Commissione Tributaria Regionale per il Veneto sez. 3 sentenza n. 82 depositata il 18 gennaio 2022
In tema di agevolazioni relative alla tassa automobilistica, l’esenzione prevista per i veicoli destinati al trasporto del disabile deve essere interpretata alla luce della finalità obiettiva e specifica del veicolo. Pertanto, quando tale finalità coincide con il trasporto di un soggetto disabile, si concretizza la condizione per l’applicazione dell’agevolazione.
SVOLGIMENTO DEL PROCESSO
ATTO CONTESTATO: avviso di accertamento n. 136290772017/TA relativo alla riscossione della tassa automobilistica per l’anno 2014, fondato sulla circostanza che, ad avviso della regione Veneto, l’art. 8 della l. n. 449/1997 dispone che le agevolazioni fiscali si applichino soltanto ai veicoli direttamente intestati al disabile od ai familiari di cui esso sia fiscalmente a carico, circostanza non ricorrente nel caso di specie atteso che il veicolo era intestato alla madre del disabile, odierna ricorrente. Inoltre, l’iscrizione nell’elenco delle esenzioni era cessata nel 2009.
GIUDIZIO DI PRIMO GRADO: la Commissione tributaria provinciale di Venezia ha accolto il ricorso, annullando il predetto avviso ed affermando l’esenzione dal tributo per la sussistenza del requisito oggettivo dell’adattamento speciale del mezzo e della presunzione del trasporto del figlio disabile da parte della madre.
MOTIVI DELLA DECISIONE
L’appello è infondato e va di conseguenza respinto.
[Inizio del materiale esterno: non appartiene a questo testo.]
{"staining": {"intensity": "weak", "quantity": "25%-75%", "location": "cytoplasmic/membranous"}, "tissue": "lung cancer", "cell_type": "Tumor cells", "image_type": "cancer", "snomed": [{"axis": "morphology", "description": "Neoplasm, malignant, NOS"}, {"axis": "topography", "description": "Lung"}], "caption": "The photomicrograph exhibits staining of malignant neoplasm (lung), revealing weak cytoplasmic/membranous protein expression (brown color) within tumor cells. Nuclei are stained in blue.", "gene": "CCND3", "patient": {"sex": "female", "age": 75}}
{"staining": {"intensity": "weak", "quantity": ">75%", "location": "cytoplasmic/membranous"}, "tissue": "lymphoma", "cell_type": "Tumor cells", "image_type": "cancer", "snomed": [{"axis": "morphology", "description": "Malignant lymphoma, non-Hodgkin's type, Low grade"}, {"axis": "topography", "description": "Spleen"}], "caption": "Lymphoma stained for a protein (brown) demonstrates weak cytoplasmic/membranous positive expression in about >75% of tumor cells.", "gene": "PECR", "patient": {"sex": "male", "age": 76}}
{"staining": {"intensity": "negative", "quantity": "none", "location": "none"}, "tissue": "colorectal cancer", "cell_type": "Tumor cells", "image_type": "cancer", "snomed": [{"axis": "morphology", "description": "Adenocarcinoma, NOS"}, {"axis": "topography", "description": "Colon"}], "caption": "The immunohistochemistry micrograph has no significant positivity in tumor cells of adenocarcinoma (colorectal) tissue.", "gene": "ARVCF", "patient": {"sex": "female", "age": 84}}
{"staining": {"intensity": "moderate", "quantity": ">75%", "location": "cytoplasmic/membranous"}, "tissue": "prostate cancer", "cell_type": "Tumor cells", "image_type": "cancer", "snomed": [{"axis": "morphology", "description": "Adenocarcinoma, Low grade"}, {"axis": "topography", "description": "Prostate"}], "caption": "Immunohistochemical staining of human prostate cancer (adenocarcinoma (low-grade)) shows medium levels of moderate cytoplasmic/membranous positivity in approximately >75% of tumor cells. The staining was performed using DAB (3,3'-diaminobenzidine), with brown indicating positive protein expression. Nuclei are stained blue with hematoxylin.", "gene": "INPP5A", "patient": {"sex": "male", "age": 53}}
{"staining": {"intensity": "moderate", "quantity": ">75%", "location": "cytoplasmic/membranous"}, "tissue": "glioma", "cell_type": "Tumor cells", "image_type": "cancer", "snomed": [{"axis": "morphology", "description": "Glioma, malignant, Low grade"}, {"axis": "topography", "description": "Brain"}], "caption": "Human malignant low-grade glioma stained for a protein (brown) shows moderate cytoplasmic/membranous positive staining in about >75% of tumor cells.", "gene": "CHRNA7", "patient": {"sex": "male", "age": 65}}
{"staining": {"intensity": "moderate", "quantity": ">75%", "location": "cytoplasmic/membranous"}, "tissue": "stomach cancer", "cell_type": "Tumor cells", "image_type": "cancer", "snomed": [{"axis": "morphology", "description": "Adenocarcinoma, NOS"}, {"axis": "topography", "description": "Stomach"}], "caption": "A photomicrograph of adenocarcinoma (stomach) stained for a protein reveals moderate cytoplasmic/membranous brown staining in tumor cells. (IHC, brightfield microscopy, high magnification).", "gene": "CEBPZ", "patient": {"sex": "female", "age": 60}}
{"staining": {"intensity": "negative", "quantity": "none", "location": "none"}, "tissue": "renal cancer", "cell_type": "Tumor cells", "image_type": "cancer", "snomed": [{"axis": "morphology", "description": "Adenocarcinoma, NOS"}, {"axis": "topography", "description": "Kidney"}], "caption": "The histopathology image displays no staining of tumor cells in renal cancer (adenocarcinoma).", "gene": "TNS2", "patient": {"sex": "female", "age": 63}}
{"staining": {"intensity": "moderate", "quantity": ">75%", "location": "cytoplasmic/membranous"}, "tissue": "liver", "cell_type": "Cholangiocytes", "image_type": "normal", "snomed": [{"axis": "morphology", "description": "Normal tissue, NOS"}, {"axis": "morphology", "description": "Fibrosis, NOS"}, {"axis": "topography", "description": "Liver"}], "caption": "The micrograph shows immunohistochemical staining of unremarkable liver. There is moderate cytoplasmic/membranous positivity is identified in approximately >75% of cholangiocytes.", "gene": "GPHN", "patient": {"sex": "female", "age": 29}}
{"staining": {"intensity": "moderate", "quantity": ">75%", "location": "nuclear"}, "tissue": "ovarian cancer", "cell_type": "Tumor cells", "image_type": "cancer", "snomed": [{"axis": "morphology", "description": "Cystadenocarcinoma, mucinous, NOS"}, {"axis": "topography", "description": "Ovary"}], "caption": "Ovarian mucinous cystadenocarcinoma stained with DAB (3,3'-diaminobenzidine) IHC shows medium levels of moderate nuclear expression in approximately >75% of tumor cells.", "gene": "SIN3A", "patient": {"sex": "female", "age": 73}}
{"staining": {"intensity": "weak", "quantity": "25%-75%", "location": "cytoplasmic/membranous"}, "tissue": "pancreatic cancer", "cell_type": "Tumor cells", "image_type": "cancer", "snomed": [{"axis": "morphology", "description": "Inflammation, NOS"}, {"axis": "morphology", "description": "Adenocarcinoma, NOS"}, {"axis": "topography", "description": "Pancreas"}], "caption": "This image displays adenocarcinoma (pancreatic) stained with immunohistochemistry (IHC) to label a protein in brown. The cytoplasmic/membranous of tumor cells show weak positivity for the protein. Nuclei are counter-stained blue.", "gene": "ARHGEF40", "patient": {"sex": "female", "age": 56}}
Il Collegio condivide la decisione dei giudici di prime cure.
In particolare, la finalità dell’agevolazione riferita all’esclusione dal pagamento della tassa automobilistica erariale e regionale per i motoveicoli ed gli autoveicoli di cui ai commi 1 e 3 ha come riferimento perimetrale, in una interpretazione rispettosa dei principi costituzionali, la finalità oggettiva e specifica dell’autoveicolo quando lo stesso è utilizzato per il trasporto di soggetto disabile; mentre, il requisito soggettivo riferito all’intestazione del veicolo va inteso come ancorato naturalmente al portatore di handicap ovvero al nucleo familiare che lo assiste e supporta, dovendosi quindi estendere l’agevolazione anche al familiare che ha sostenuto la spesa nell’interesse del disabile, purchè inserito nel nucleo familiare ricomprendente il familiare a carico del quale il disabile risulta essere.
Spese compensate stante la novità della questione..
P.Q.M.
Respinge l’appello e conferma l’impugnata sentenza. Spese compensate.